Friday, June 27, 2008

Good news, bad news about the economy

Incomes surged in May after the government sent out $48 billion in tax stimulus checks. Personal income rose 1.9%, the largest increase since September 2005, and after taxes and adjusted for inflation, real disposable income increased 5.3%, the biggest increase since 1975. Good news, right? Not so fast.
Excluding the impact of the rebates and inflation, real disposable incomes were flat.
And looking ahead, there's little reason to be optimistic according to this economist:
Over the next few months we'll see a return to non-stimulus numbers. And those probably won't be that good. Why you ask? How can someone get a raise when the job market is deteriorating?

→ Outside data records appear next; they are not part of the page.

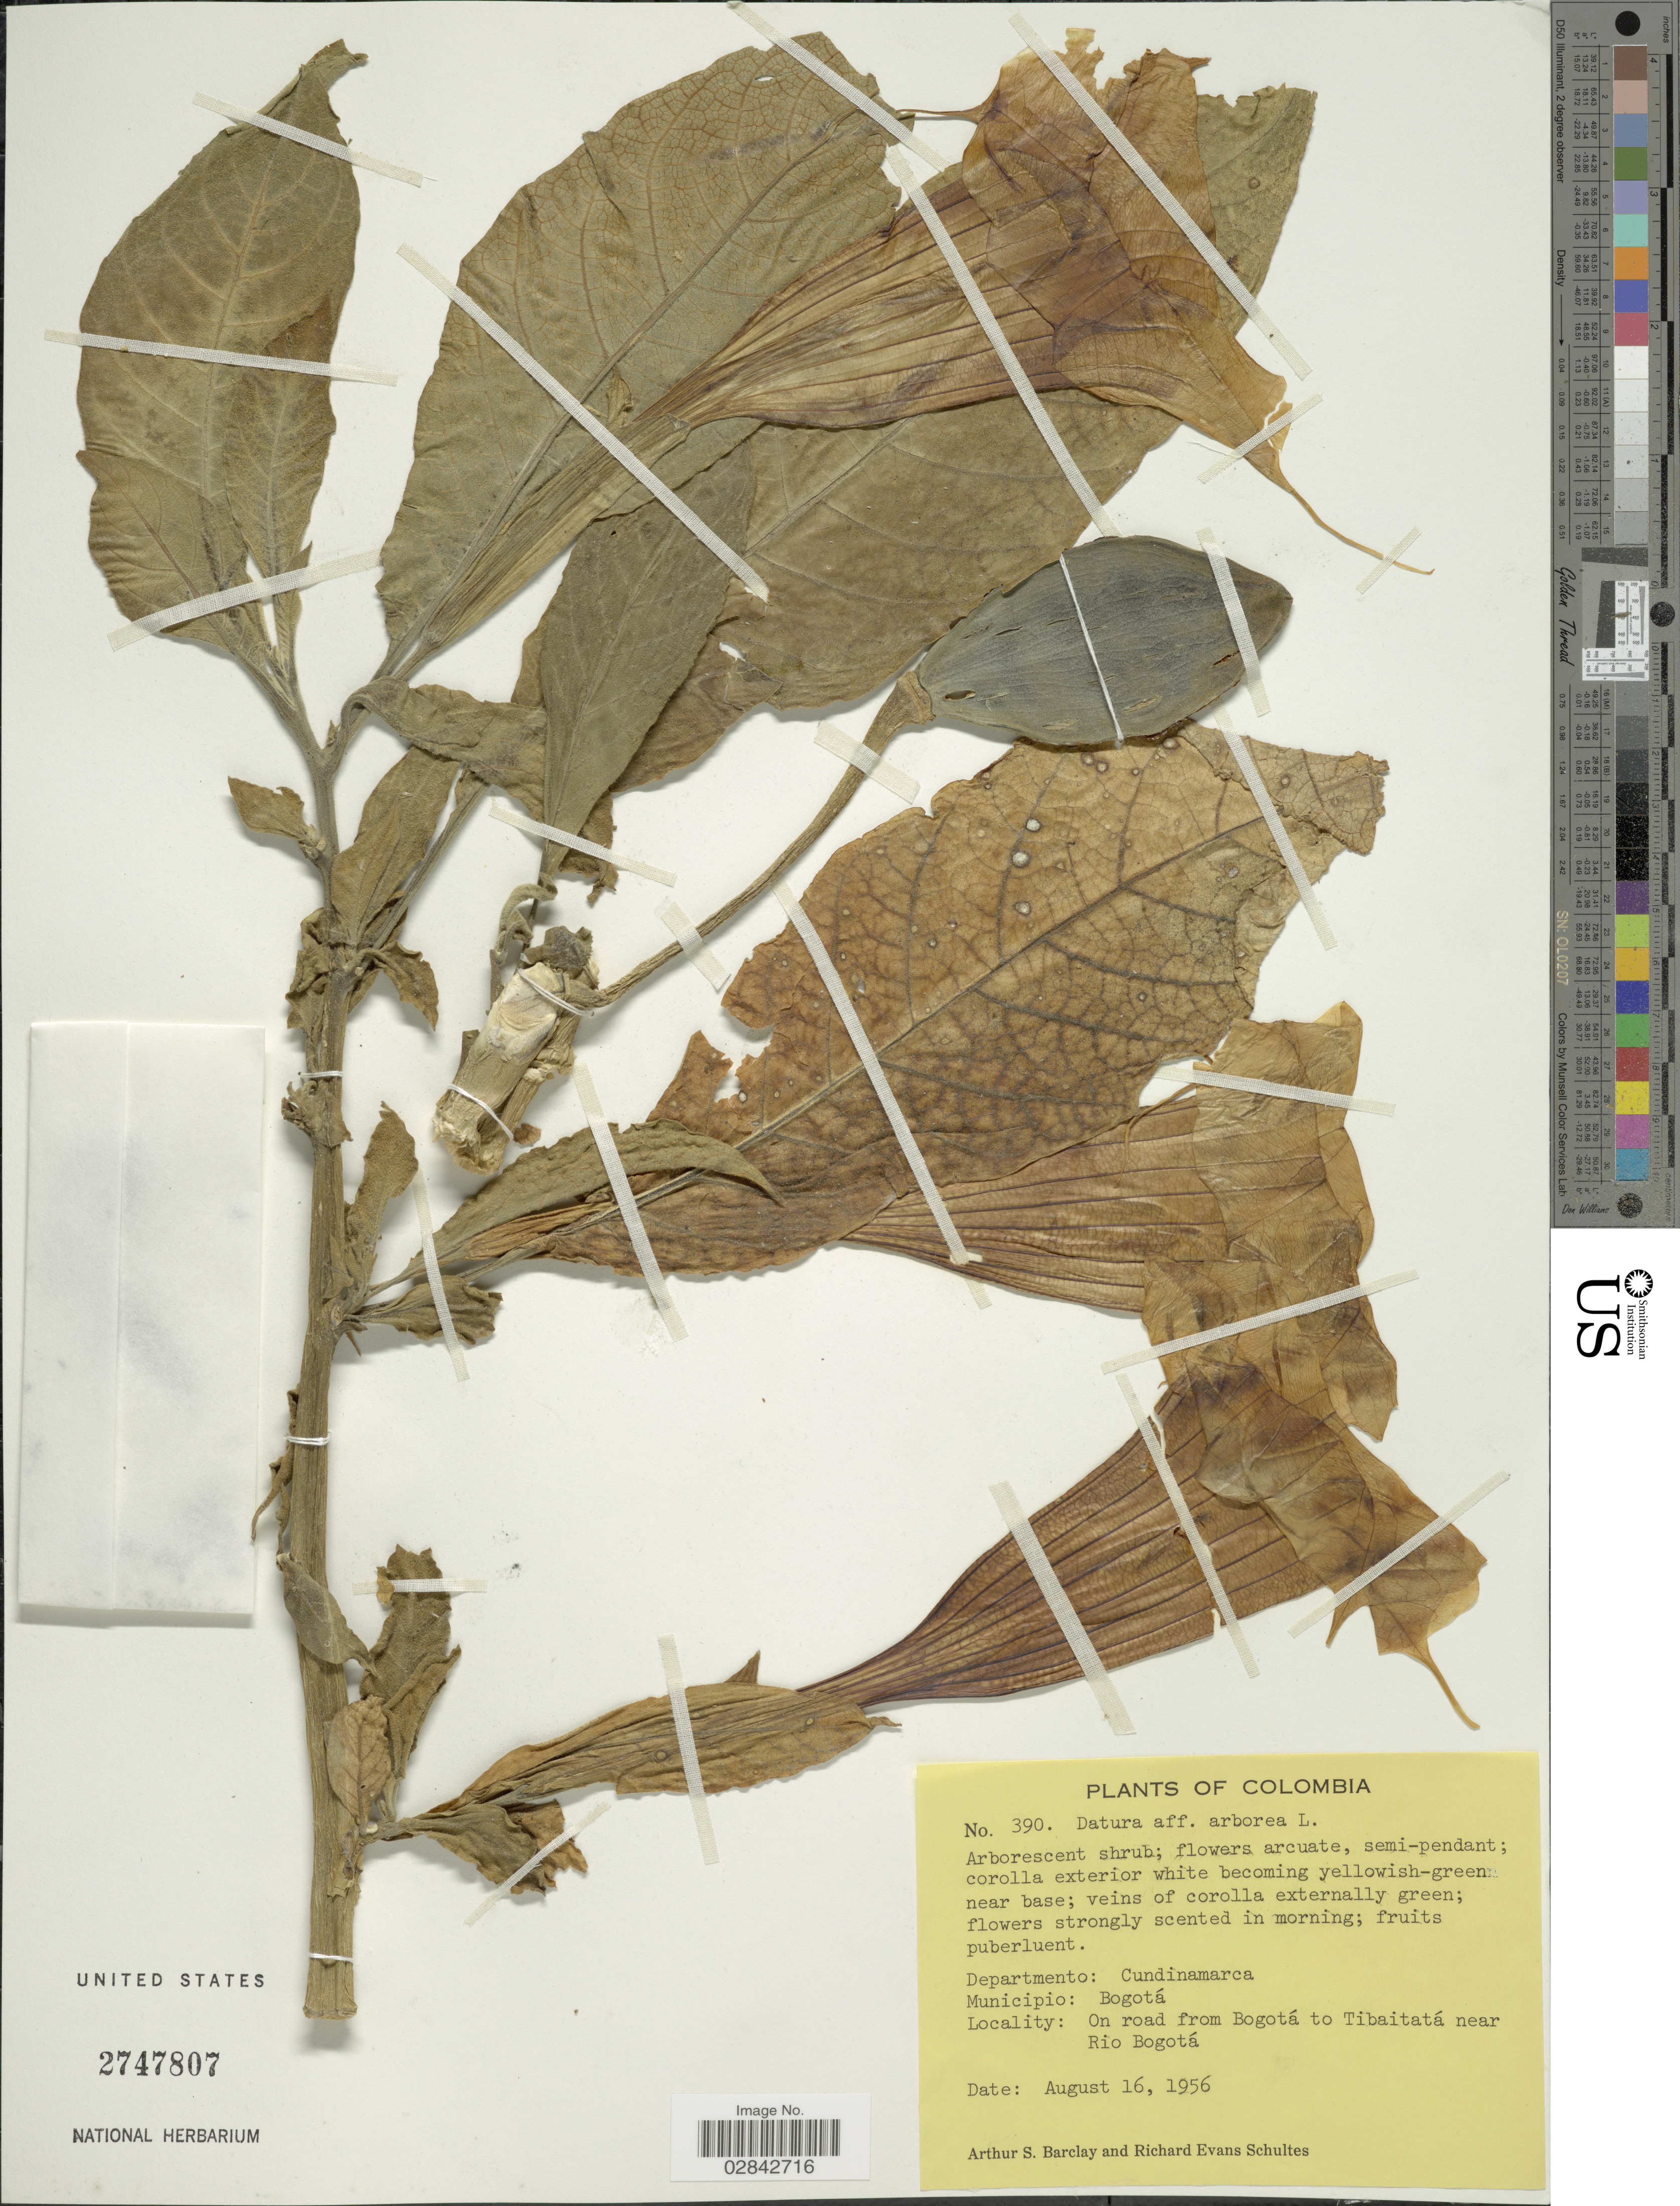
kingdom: Plantae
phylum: Tracheophyta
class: Magnoliopsida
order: Solanales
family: Solanaceae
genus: Brugmansia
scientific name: Brugmansia arborea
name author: (L.) Lagerh.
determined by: (US) Smithsonian Institution - National Museum of Natural History - Department of Botany (UNITED STATES)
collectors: A. S. Barclay & R. E. Schultes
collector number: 390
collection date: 1956-08-16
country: Colombia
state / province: Cundinamarca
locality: Departmento: Cundinamarca. Municipio: Bogotá. On road from Bogotá to Tibaitatá near Rio Bogotá.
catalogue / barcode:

Year over year job growth has been deteriorating for a long time, and unemployment is increasing. This is not an environment where an employee can say, "I need a raise."
Wages and salaries grew just 0.3 percent in May according to the Commerce Department, and inflation only increased 0.1 percent, but that's not taking into consideration food and fuel inflation. (Inflation is actually above 5%.) The middle-class is barely treading water, and in many cases we're drowning.

There is one group that's doing well according to the EPI - the wealthy. [my emphasis]
Inequality in the United States continues to worsen. Huge gains at the top of the income scale have been fueled by, among other things, a surging inequality in wages (illustrated in the chart below). The ratio of the wage income of the top 1% of earners to that of the bottom 90% more than doubled between 1979 and 2006, increasing from a ratio of 9.4-to-1 to 19.9-to-1. [...]

But when it comes to the wage income of the highest of the high earners, the staggering gap has become a chasm: in 2004 the upper one-tenth of 1% earned 70.4 times as much as the average person in the bottom 90% of the income scale. Just 25 years earlier in 1979, the ratio that was only 21.0-to-1. In other words, in 1979 it took the highest-paid earners 12.4 days to make what most other earners did in a year, but by 2004 that feat was accomplished in a mere 3.7days.
wage inequality No wonder the University of Michigan's latest survey shows consumers are growing more pessimistic.
The consumer sentiment index fell to 56.4 in June from 59.6 in May and 56.6 in mid-June. It's the lowest since 1980 and the third-lowest reading in the 56-year history of the survey.
Also...
"Moreover, gas prices have risen to an all-time peak, food prices posted the largest increases in decades, home prices have fallen faster than any time since the Great Depression, and there has been widespread distress associated with foreclosures," the report added.
You know conditions are bad when middle-class professionals resort to sleeping in their cars.

2 comments:

Anonymous said...

I didn't think this would happen to me.

The woman who said this isn't any different than the rest of us - she had a middle-class job as a loans processor, and now has lost her home and is sleeping in her car.

Millions of us are just a layoff or an outsource away from the same situation.

And the wealthy have to work almost four whole days before they make what the rest of us do in a year? Poor babies. Let's give them another tax break.

Kathy said...

The vast majority of us are in the same situation, Abi. People are angry and scared. We played by the rules, paid our taxes, and tried to save for retirement, but its still not enough.

Hey, Washington: Instead of bailing out banks and giving tax breaks to the rich, how about helping the ones who need it most? That great vast majority that you've forgotten about.